WORK TO BE COMPLETED:
Every record is to be printed exactly as written, and any picture in it is skipped.

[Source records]
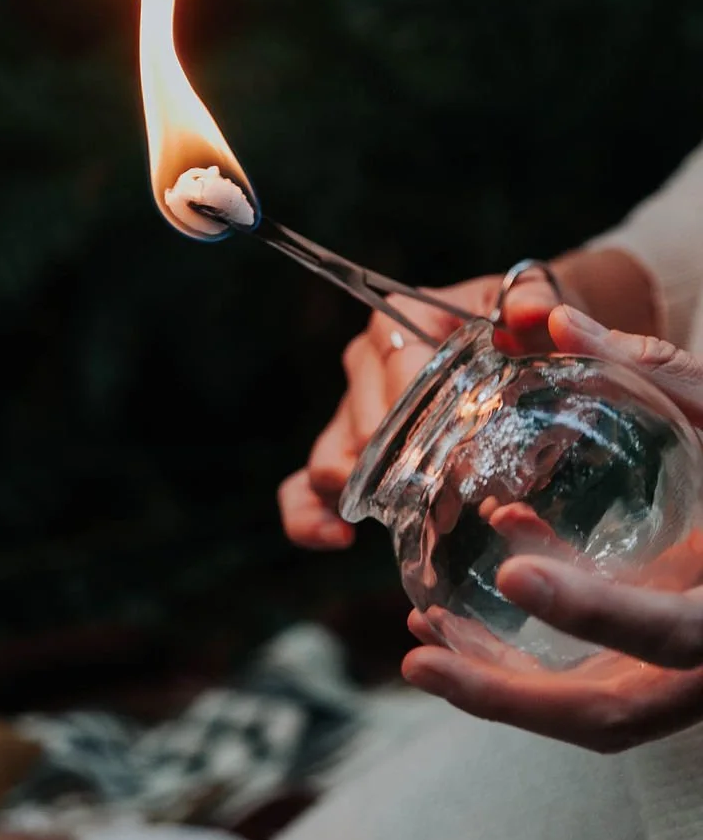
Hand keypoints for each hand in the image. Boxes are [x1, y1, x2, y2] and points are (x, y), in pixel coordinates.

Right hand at [278, 267, 573, 549]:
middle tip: (459, 505)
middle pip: (366, 426)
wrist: (515, 346)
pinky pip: (302, 489)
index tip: (467, 460)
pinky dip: (309, 516)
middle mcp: (365, 362)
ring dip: (368, 497)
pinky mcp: (343, 454)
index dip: (429, 419)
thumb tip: (534, 316)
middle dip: (408, 470)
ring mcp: (350, 411)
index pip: (399, 371)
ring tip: (416, 522)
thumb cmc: (517, 326)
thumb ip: (536, 301)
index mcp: (400, 320)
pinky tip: (339, 539)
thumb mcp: (534, 300)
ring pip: (331, 460)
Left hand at [402, 307, 702, 751]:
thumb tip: (552, 321)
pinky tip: (466, 603)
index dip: (595, 608)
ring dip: (500, 692)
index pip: (674, 630)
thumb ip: (660, 372)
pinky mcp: (662, 671)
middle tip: (420, 655)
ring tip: (419, 646)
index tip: (514, 569)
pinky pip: (592, 684)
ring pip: (592, 715)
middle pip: (614, 715)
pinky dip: (526, 663)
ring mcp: (690, 678)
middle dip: (510, 698)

TASK RESULT:
Hand keypoints for each hand in the image. Boxes are [x1, y1, x2, y2] and points are (x, y), in pixel coordinates.

Right hand at [278, 267, 573, 549]:
middle tip: (459, 505)
middle pip: (366, 426)
wrist: (515, 346)
pinky pip: (302, 489)
index tip: (467, 460)
pinky dip: (309, 516)
middle mcp: (365, 362)
ring dip: (368, 497)
pinky mcp: (343, 454)
index dip: (429, 419)
thumb tip: (534, 316)
middle dip: (408, 470)
ring mcp: (350, 411)
index pip: (399, 371)
ring tip: (416, 522)
thumb cmc: (517, 326)
thumb ip: (536, 301)
index mcp: (400, 320)
pinky tip: (339, 539)
thumb mcp: (534, 300)
ring pip: (331, 460)
Left hand at [402, 307, 702, 751]:
thumb tip: (552, 321)
pinky tip: (466, 603)
index dip: (595, 608)
ring dip: (500, 692)
index pip: (674, 630)
thumb ip: (660, 372)
pinky mcp: (662, 671)
middle tip: (420, 655)
ring tip: (419, 646)
index tip: (514, 569)
pinky pip: (592, 684)
ring pip: (592, 715)
middle pip: (614, 715)
pinky dip: (526, 663)
ring mcp: (690, 678)
middle dip: (510, 698)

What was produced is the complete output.